== MATERIAL SUPPLIED

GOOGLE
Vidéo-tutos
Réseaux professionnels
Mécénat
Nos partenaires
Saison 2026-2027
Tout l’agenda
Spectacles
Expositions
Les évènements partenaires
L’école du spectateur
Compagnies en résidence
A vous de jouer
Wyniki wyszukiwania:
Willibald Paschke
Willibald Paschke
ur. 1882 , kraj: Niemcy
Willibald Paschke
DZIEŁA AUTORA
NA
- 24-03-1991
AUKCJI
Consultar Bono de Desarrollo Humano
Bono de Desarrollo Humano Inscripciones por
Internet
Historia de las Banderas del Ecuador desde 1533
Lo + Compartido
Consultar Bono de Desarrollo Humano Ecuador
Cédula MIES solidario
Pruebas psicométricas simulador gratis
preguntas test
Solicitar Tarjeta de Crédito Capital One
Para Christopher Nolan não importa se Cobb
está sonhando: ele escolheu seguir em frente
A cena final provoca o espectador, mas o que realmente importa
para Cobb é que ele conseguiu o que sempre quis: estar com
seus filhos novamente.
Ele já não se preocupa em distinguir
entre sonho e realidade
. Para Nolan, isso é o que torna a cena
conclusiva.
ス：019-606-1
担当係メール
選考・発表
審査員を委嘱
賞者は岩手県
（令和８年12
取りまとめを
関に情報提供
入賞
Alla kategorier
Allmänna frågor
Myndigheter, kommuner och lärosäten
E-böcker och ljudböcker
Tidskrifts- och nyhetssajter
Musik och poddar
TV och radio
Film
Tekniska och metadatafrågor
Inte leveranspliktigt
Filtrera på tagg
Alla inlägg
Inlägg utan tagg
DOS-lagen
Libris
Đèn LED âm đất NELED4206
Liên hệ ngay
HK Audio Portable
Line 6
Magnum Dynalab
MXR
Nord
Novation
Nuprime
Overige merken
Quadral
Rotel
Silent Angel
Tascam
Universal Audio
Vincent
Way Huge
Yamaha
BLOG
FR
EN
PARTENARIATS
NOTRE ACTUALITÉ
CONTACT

====

» **WHAT YOU HAVE TO DO**:
Return the span of lines in the data above that opens at the line with "para Cobb é" and closes at the line with "Alla inlägg", exactly, ends included, nothing else.

» **WRITTEN ANSWER**:
para Cobb é que ele conseguiu o que sempre quis: estar com
seus filhos novamente.
Ele já não se preocupa em distinguir
entre sonho e realidade
. Para Nolan, isso é o que torna a cena
conclusiva.
ス：019-606-1
担当係メール
選考・発表
審査員を委嘱
賞者は岩手県
（令和８年12
取りまとめを
関に情報提供
入賞
Alla kategorier
Allmänna frågor
Myndigheter, kommuner och lärosäten
E-böcker och ljudböcker
Tidskrifts- och nyhetssajter
Musik och poddar
TV och radio
Film
Tekniska och metadatafrågor
Inte leveranspliktigt
Filtrera på tagg
Alla inlägg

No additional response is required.